Bei einem vorwiegend aus Geschwindigkeitsentwicklung orientierten Training, das nicht durch andere Reizstrukturen unterbrochen wird, muß jedoch im Endeffekt auf die volle Nutzung der Anpassungsmöglichkeiten des Muskels und damit des Organismus verzichtet werden. Biologischer Hintergrund des widerstandsorientierten Trainings sind die Herausbildung eines breiten Rekrutierungsmusters und die Vergrößerung der Menge kontraktiler Proteine im Muskel.
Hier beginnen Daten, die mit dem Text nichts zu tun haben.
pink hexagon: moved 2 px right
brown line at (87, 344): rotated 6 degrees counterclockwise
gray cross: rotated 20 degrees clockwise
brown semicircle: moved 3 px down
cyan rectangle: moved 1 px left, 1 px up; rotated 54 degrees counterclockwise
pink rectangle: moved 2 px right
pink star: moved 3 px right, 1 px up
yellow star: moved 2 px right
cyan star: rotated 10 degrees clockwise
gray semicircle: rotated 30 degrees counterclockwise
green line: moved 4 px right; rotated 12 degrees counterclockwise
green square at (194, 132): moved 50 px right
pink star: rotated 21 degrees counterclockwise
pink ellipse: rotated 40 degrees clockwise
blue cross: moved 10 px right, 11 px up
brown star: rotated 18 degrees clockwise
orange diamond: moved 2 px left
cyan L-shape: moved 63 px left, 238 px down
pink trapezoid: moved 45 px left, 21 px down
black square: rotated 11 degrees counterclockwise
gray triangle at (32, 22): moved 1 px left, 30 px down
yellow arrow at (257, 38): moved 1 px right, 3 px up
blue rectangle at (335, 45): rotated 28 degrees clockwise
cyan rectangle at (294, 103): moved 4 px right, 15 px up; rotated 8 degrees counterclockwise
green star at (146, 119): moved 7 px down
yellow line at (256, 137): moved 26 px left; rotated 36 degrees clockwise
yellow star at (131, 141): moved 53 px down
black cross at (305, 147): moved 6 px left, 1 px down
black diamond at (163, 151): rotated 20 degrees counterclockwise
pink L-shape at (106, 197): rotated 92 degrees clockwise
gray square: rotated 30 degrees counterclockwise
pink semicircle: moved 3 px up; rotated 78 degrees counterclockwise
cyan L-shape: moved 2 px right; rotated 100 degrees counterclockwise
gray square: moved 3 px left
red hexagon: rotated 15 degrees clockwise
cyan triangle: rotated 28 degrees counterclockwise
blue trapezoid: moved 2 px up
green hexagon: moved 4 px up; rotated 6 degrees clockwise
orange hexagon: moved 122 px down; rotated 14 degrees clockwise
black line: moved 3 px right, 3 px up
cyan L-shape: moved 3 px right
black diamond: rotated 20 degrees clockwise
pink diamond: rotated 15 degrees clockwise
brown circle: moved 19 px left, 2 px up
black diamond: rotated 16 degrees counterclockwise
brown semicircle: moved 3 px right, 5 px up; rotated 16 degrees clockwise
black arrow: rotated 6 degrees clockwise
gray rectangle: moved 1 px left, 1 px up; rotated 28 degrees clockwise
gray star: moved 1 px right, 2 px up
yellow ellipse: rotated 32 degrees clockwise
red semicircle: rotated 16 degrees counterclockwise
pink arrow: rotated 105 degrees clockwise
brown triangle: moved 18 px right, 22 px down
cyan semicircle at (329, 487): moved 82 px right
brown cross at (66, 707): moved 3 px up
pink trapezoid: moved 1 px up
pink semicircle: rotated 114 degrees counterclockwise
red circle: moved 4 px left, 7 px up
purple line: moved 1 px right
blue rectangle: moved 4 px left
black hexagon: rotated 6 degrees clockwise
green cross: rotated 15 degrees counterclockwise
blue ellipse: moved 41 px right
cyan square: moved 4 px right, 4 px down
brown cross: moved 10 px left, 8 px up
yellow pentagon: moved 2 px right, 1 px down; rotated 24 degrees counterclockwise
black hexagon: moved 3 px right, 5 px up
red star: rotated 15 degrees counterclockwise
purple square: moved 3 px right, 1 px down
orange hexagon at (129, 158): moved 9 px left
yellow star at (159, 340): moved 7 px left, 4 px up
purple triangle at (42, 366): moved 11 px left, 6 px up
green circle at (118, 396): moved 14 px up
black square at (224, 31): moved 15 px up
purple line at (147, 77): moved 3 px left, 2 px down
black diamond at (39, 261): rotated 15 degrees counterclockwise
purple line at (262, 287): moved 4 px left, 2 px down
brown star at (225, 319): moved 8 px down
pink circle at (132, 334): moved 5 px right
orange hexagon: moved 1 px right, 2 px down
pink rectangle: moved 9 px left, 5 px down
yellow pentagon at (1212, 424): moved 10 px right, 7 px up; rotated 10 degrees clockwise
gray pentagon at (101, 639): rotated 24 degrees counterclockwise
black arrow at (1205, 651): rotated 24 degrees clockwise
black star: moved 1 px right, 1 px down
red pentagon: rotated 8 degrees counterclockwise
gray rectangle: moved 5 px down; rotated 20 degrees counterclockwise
Die kontraktilen Proteine sind das Actin, das Myosin und Troponin, die ein kompliziertes Wechselspiel als Funktionsgrundlage haben. Der durch geeignete Trainingsbelastungen angeregte Anabolismus in diesen Strukturen führt zur Massezunahme, zur Muskelfaserhypertrophie. Muskelfaserhypertrophie und Herausbildung eines belastungsadäquaten Rekrutierungsmusters sind nicht als einheitliche Größen zu verstehen. Sie unterscheiden sich quantitativ entsprechend der Leistungsstruktur in den Kurzzeit-, Mittelzeit- und Langzeitausdauerdisziplinen. Je kürzer die Wettkampfstrecke, desto größer muß die Muskelhypertrophie und der Anteil der schnell kontrahierenden Muskelfasern sein.

Entsprechend der Theorie der Muskelkontraktion kommt es zwischen den Actin und den Myosinfilamenten zu einer unterschiedlichen Ausbildung stabiler Querbrücken. Der Muskel ist dann entsprechend dem neuromuskulären Ansteuerungsmuster zur statischen, konzentrischen (dynamisch überwindenden) und exzentrischen (dynamisch nachgebenden) Arbeitsweise befähigt. Diese drei Kontraktionsformen des Muskels beruhen auf einer einheitlichen strukturellen Fähigkeit. Sie sind Varianten der morphologischen und funtionellen Grundlage der Muskelarbeit.